JFK Airport
Two flights from two different airlines reportedly collided on the tarmac at New York’s John F. Kennedy Airport on Tuesday. In this photo, planes sit on the runway at John F. Kennedy International Airport (JFK) on June 5, 2017 in New York City. Photo by Spencer Platt/Getty Images

Federal Bureau of Investigation (FBI) has descended into an investigation after thieves eloped with cash worth $300,000 from JFK Airport. More than $300,000 that vanished was part of the aforesaid cash shipment set to be loaded into a Delta flight.

The robbers swindled a shipment from an armored car en route Florida but it could not be understood when the cash was stolen, New York Post reported.

Law enforcement officials have joined hands with Port authority police to look into the matter while FBI is running an investigation on what happened to the missing money. Two law enforcement officials said that it was unclear whether the cash was stolen while the shipment was being loaded at the airport or prior to its arrival. The large shipments that come on and off domestic flights are usually escorted and closely monitored by police, they said.

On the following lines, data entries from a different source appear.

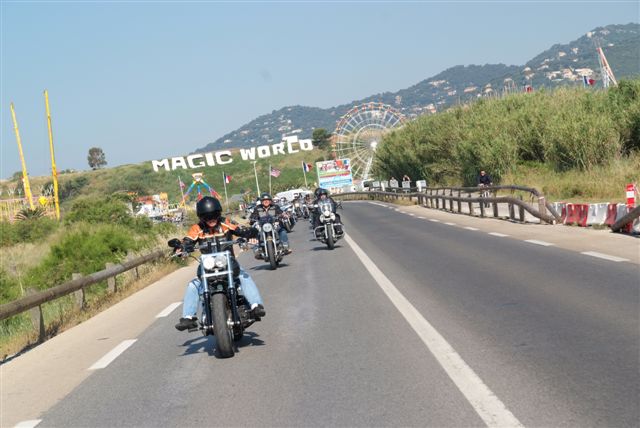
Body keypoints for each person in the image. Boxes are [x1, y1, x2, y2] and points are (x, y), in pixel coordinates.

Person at [175, 196, 265, 331]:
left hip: (229, 263)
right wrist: (181, 248)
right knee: (193, 285)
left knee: (244, 276)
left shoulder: (226, 223)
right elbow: (188, 240)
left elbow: (240, 229)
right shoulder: (197, 228)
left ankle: (256, 306)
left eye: (214, 215)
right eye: (207, 216)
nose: (211, 219)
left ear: (218, 214)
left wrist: (250, 233)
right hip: (207, 267)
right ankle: (188, 317)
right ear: (201, 217)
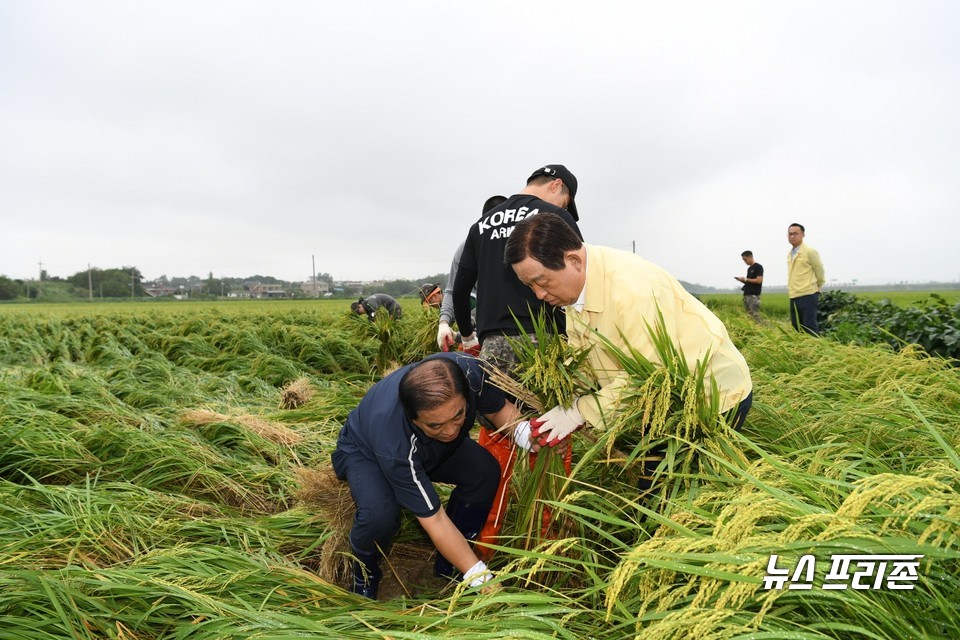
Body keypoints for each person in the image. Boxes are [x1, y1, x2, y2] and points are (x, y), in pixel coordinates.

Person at [504, 212, 753, 490]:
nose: (539, 294)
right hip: (662, 400)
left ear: (573, 260)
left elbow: (648, 376)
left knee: (679, 490)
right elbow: (582, 354)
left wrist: (578, 412)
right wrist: (565, 402)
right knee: (657, 482)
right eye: (530, 286)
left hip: (710, 394)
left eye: (543, 282)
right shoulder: (577, 289)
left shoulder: (633, 292)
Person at [330, 353, 536, 599]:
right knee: (379, 514)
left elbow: (498, 408)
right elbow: (434, 519)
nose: (450, 430)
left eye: (458, 415)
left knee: (484, 472)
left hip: (428, 447)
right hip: (366, 453)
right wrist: (481, 578)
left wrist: (527, 435)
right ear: (413, 417)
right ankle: (364, 573)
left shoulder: (470, 374)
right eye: (435, 425)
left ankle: (452, 563)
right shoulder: (395, 446)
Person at [452, 165, 582, 372]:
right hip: (545, 342)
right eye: (565, 204)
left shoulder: (480, 226)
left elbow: (459, 291)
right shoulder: (555, 216)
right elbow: (581, 273)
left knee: (496, 403)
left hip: (493, 345)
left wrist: (468, 336)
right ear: (557, 185)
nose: (564, 209)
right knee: (547, 405)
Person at [436, 195, 507, 353]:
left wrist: (465, 332)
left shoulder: (519, 244)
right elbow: (454, 290)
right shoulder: (468, 247)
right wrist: (444, 323)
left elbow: (498, 298)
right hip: (480, 323)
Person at [786, 223, 826, 335]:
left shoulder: (810, 251)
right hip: (794, 295)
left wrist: (819, 284)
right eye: (790, 234)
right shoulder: (790, 254)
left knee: (809, 327)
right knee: (796, 327)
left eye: (795, 233)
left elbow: (819, 269)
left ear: (803, 235)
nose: (792, 236)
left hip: (808, 294)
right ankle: (802, 351)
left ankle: (816, 350)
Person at [735, 250, 764, 323]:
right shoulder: (749, 269)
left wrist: (746, 279)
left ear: (750, 257)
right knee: (748, 316)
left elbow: (758, 280)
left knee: (755, 315)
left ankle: (761, 329)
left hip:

Port Authority spokesman Scott Ladd hinted at the ongoing investigation but abstained from providing further information.

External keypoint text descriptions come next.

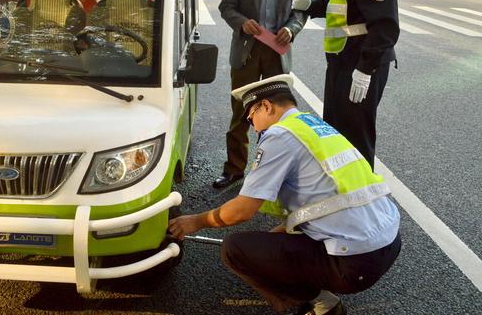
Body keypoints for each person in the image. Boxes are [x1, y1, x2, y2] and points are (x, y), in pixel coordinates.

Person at [169, 74, 401, 315]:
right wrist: (270, 249)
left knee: (234, 249)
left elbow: (242, 210)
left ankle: (322, 305)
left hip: (354, 263)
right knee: (265, 249)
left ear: (266, 106)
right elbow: (321, 198)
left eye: (251, 118)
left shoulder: (279, 135)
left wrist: (195, 221)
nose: (254, 128)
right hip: (389, 243)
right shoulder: (314, 127)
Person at [291, 0, 400, 168]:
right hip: (342, 60)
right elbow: (338, 2)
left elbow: (385, 25)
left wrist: (365, 70)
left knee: (356, 136)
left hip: (362, 63)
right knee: (336, 131)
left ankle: (363, 203)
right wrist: (308, 6)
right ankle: (341, 196)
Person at [214, 0, 307, 188]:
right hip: (246, 51)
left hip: (277, 53)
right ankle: (234, 169)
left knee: (279, 116)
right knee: (241, 112)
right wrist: (242, 23)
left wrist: (291, 29)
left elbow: (301, 13)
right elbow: (226, 7)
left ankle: (272, 174)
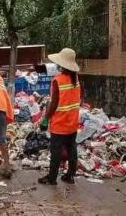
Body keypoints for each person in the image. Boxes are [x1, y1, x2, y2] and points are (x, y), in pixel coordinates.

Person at [37, 48, 81, 185]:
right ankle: (70, 175)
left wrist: (46, 118)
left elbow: (54, 103)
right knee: (71, 149)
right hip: (72, 122)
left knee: (55, 152)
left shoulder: (58, 80)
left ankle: (52, 178)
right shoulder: (75, 78)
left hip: (60, 124)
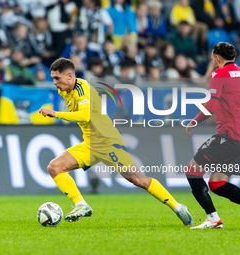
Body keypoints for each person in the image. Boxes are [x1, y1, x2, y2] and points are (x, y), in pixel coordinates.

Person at [39, 58, 193, 224]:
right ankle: (81, 205)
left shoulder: (83, 90)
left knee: (138, 180)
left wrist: (56, 113)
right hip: (91, 144)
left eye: (57, 78)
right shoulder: (65, 90)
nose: (54, 82)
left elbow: (84, 115)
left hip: (108, 142)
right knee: (55, 167)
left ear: (70, 76)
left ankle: (178, 207)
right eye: (53, 78)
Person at [185, 42, 240, 229]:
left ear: (217, 58)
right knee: (217, 183)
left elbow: (211, 106)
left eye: (212, 58)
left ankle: (213, 219)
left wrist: (194, 121)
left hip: (228, 136)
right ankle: (214, 219)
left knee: (192, 172)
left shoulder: (218, 74)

Time and again, JFK had been a target by mafia outfits and their supporters. In 1978 Lufthansa heist, a notable one among them, mob associates ransacked more than $5 million.

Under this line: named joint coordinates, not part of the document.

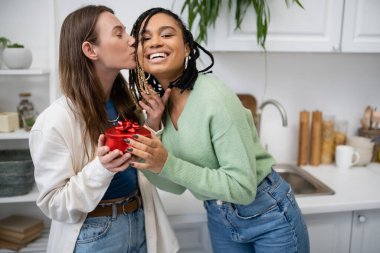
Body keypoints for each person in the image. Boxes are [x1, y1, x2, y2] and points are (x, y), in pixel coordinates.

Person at [125, 7, 310, 253]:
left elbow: (243, 188)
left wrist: (167, 163)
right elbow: (176, 185)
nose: (154, 42)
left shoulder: (215, 97)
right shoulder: (160, 108)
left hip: (268, 214)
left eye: (167, 34)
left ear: (188, 47)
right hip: (218, 215)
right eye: (145, 38)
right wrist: (154, 127)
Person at [29, 5, 178, 253]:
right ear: (90, 49)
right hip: (95, 236)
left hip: (138, 220)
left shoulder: (127, 103)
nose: (133, 40)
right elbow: (54, 204)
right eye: (119, 34)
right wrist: (101, 168)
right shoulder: (53, 122)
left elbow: (141, 166)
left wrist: (152, 124)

In the Lufthansa heist which happened on December 11, 1978, $5.8 million in cash and jewels were ripped off from the air cargo building of the German airline Lufthansa at John F. Kennedy International Airport in New York City. It was deemed the biggest cash theft then in the United States. Only one was reprimanded ever in what was described as ‘organized crime’ by the police. The money that was stolen could not be recovered too. The convicted person later came to be known as a cargo agent in Lufthansa named Louis Werner.

The law-enforcement source is tightening security in JFK to avert such heists in the future. They said it’s now “hard times” for robbers targeting JFK because of the scanty takeaway.

The source said while speaking to New York Post, “It’s $300,000. That would’ve been chump change for the mob.”

There are no suspects held so far and what happened to the missing money is still a mystery.